HPLC analysis of LXP
The concentrations of LXP were determined by HPLC. The HPLC systems consisted of a pump (W2690/5; Waters Corp., Milford, MA, USA), ultraviolet detector (W2489, Waters Corp.), and a data station (Empower 3; Waters Corp.). Chromatographic separation was performed using a Kromasil 100-5-C18 column (150×4.6 mm, 5 μm; AkzoNobel, Bohus, Sweden) at a flow rate of 1 mL/min at 40°C. The mobile phase consisted of methanol, water, acetic anhydride, and trimethylamine (600:400:1:1 in volume ratio). Of each sample, 10 μL was injected into the column, and ultraviolet detection was performed at 222 nm.
Comparison of in vitro dissolution data
For comparison of dissolution profiles, model-independent analyses based on DE in the colon (DEcolon) and CRD in the colon (CRDcolon) were conducted.
The area under the dissolution curve was calculated by the trapezoidal rule, as reported elsewhere.21,22 DEcolon was defined as a percentage of area under the curve for the specified time period (from 5 hours to 24 hours) against the rectangular area, representing 100% dissolution. To observe the effect of CTNase on dissolution, DEcolon values measured in both CTNase-SCF medium and CTNase-free SCF medium were compared.
To compare the controlled-release property of various DL-CDDS formulations, CRD was used to evaluate time periods required to reach 90% of the cumulative amount of drug released at the terminal time point (24 hours).

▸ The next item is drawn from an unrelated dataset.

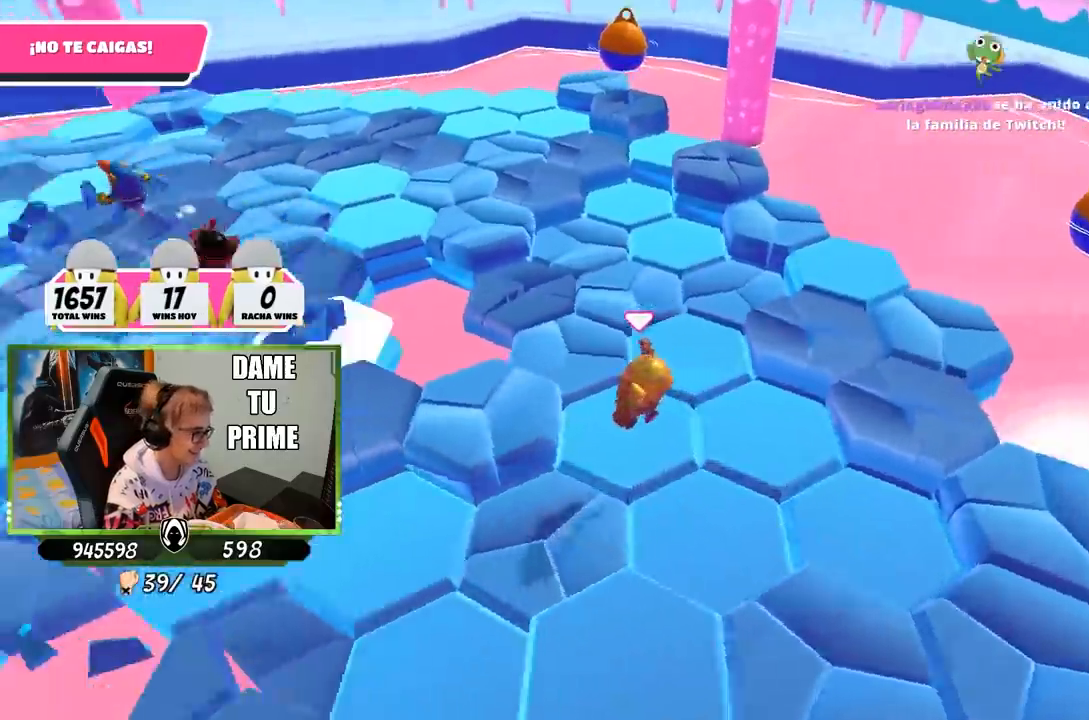
{"buttons": [], "left_stick": "up-right", "right_stick": "center", "events": [[67, "right_stick", "center"], [100, "left_stick", "up"], [200, "left_stick", "up-right"], [300, "CROSS", "down"], [467, "CROSS", "up"]]}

CRDcolon was observed and measured in CTNase-SCF medium, which simulated the colonic microflora activation.
Design of the experiments
CTN/EE subcoating was further modified with EC addition to control drug release. A two-level factorial design (2-LFD) was built up for optimizing subcoating composition using (version 15; Minitab Inc., State College, PA, USA). A typical 2-LFD is displayed in Table 2. The study design involved the investigation of the effect of two independent variables: polymer composition (X1; wt%), studied by changing the polymer ratio of EE:EC at low level (1:2) and high level (2:1), added center points (1:1), and the amount of subcoating (X2; mg), studied at 7.5, 18.75, and 30 mg. The dependent variables surveyed were DEcolon (SCF) (Y1), DEcolon (CTNase-SCF) (Y2), and CRDcolon (Y3). To analyze the factorial design, the original measurement units for the experimental factors (uncoded units) were transformed into coded units. The factor levels were coded as −1 (low), 0 (center), and 1 (high). A full 2×2 design was generated by setting the number of replicates for corner points as three and the number of center points per block as three, subsequently resulting in 15 runs in total.

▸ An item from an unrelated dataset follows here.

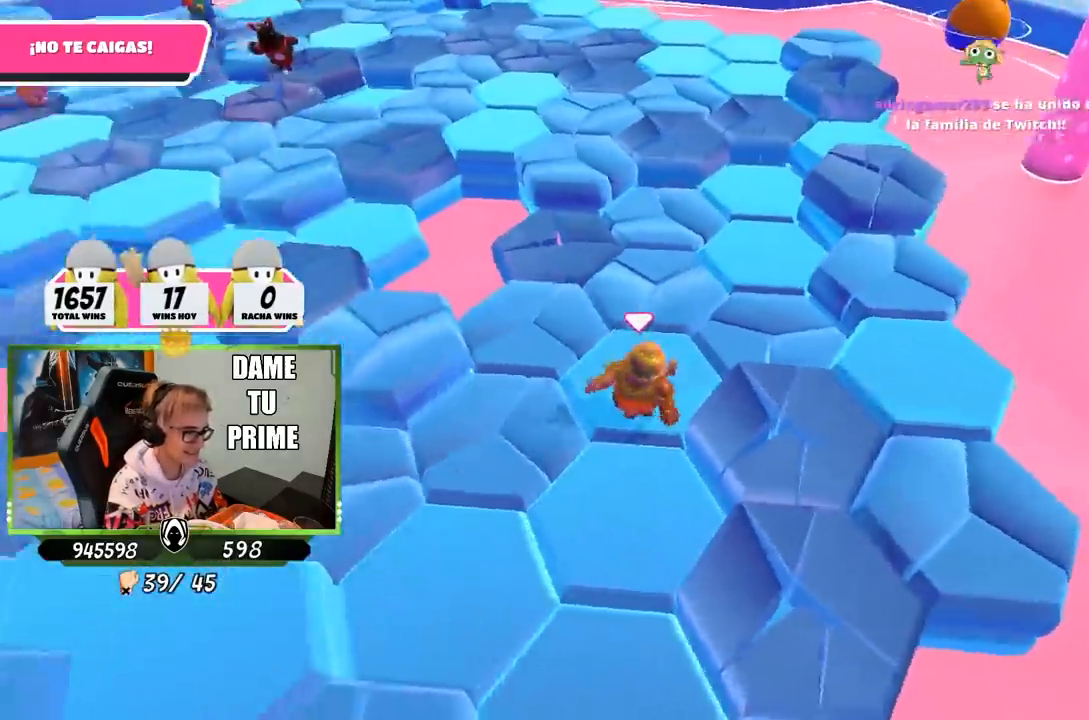
{"buttons": [], "left_stick": "left", "right_stick": "up-left", "events": [[33, "right_stick", "center"], [100, "CROSS", "down"], [100, "left_stick", "up"], [200, "CROSS", "up"], [267, "left_stick", "right"], [283, "right_stick", "left"], [333, "right_stick", "up-left"], [400, "left_stick", "down-left"], [467, "left_stick", "left"]]}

All data are expressed as mean ± standard deviation. Statistical significance was verified using Student’s t-test, and differences were considered significant at P<0.05, unless otherwise indicated.
Results and discussion
Core tablet formulation
The core tablets prepared were classified into two categories, based on the presence or absence of CA as an acidifying agent: CA-free tablets (CA0) and CA-added tablets (15 mg [CA15] and 30 mg [CA30]). Tablets were prepared successfully by the conventional procedure, and the physical properties of core tablets are summarized in Table 3. Drug content was in the range of 99.96%–100.32%. Weight variation was within 2% of the total weight. Hardness was in the range of 7.7–8.4 kg/cm2. The inclusion of CA did not alter the tablets’ physical properties. All the core tablets were suitable for a further coating process, since friability was in the range of 0.08%–0.11%. Weight loss of less than 1% in the friability test is generally acceptable.23
Table 3 Physical properties of core tablets
Degree of enteric coating
To find a sufficient degree of enteric coating, core tablets were film-coated with different amounts of a water-insoluble polymer. EL is usually used as a pH-dependent coating polymer that dissolves at over pH 5.5.24 Figure 2A shows the dissolution profiles of uncoated and enterically coated CA0 tablets. Enterically coated CA0 tablets revealed a very low level of dissolution in SGF for a 2-hour period, while uncoated CA0 tablets displayed rapid dissolution of up to about 100% for the initial period of 30 minutes. After 2 hours, regardless of the amount of enteric coating, all enterically coated CA0 tablets showed a dissolution level of about 100% in SIF. In addition, enterically coated CA15 and CA30 tablets represented the same pattern in acid resistibility (data not shown). Liu et al8 reported that the thickness of enteric coating from 5% to 10% in weight ratio led to insignificant differences in drug-release profiles of a CDDS. Although mean gastric emptying time was reported as approximately 2 hours on average, the high variation in gastric retention time in the human population can affect the acid resistibility of enteric coating.25 Therefore, to ensure full protection, the highest level of 6% enteric coating was selected for further experiments.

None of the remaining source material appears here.